Explanation: The emphasis on the framework does not make responsible behavior on the part of the individual actors superfluous (corporate social responsibility), on the contrary: the framework is fundamental incomplete, and to the extent that it is even systematically designed towards a structured incompleteness, as it wants to open up room for maneuver (freedom) for individuals, but this in a canalizing form for the purpose of successful social cooperation. The thesis merely states that this morally motivated endeavor of the individual must remain unsuccessful on a broad front in society and even damage morality in the long term, if the moral actors are not protected from opportunistic exploitation by their less moral competitors by incorporating morality into the framework become. Without anchoring in the framework, individual morality has no chance in the long run in competition.

6. Significance of the paradigm shift: a) Such a conception of business ethics takes account of the changes that have come with the functional differentiation into social subsystems evolved. The old "housekeeping" is becoming a modern "national economy" and today it is a world economy. It is characterized by a deep division of labor, anonymous exchange processes, long production (red) paths with the participation of many actors, growing interdependencies and a high level of complexity. The result of a modern economy therefore has no individual, no company, no state, no trade union, etc., in their hands; consequently no individual is responsible (to be blamed) for this. The extraordinary increase in prosperity and freedom in the western industrial nations is based on conditions that create a new constellation for the realization of moral intentions and ideas: The traditional Western small group ethics must paradigmatically be converted to an ethics of large, anonymous social groups (within which, of course there are still small groups).
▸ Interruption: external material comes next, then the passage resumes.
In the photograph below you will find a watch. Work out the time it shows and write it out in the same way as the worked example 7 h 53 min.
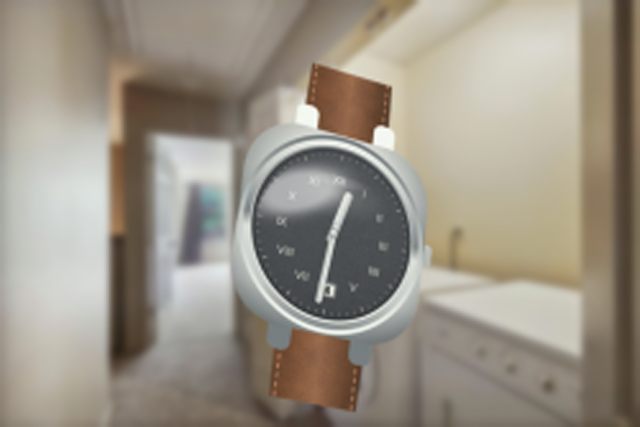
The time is 12 h 31 min
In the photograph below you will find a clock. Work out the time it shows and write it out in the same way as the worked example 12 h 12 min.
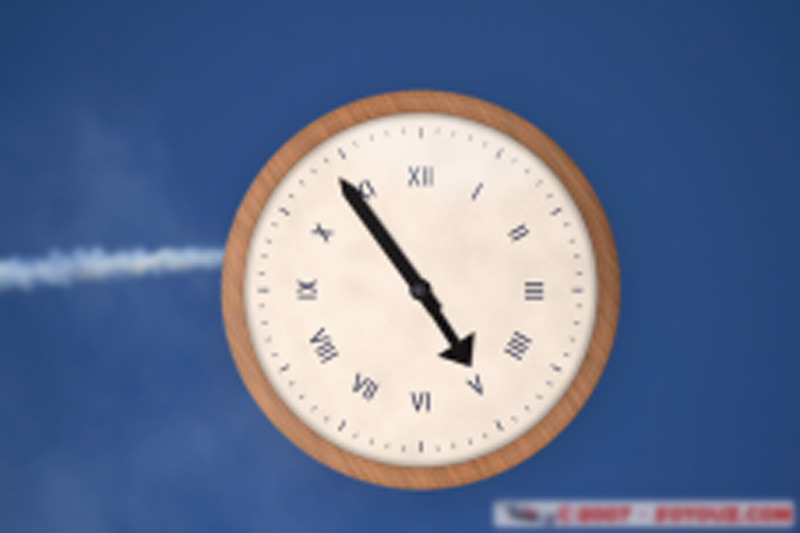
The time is 4 h 54 min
b) The social one turns out to be the central problem Control of actions. In small, manageable groups, informal control is possible in daily dealings and is sufficient to assert moral norms and ideals. In large anonymous groups, the contribution made by the behavior of individuals can hardly be controlled, or only at high cost. Therefore, the system of - fundamentally indispensable - control must be changed: The control is modern as
(1) Complete self-control along the lines of self-interest in connection with
(2) a suitable system of rules (including competition) reinforced with sanctions, which steers the actions of the actors in the generally desired paths.

7. The moral quality of the market economy: The moral quality of the market economy consists in the fact that it represents the best known instrument for realizing the solidarity of all people by serving the well-being of the consumers. This statement remains fundamentally correct, even if the sometimes considerable differences in performance and purchasing power have to be kept in mind and - in the social market economy - give cause for redistribution in order to improve the market economy.

8. General instructions for action: From these considerations, the general instruction follows that the actors should always behave in accordance with the system (system conformity). This can be explained: The actors should observe the framework and strive for long-term profit maximization within the framework. From the fundamental incompleteness of the framework it follows as a further instruction that the actors should either contribute to the improvement of the framework, which then binds them themselves, or in the case of "incomplete contracts", individual moral, fair behavior according to the "spirit" of such contracts practice; these problems belong in the areas of business ethics and corporate social responsibility.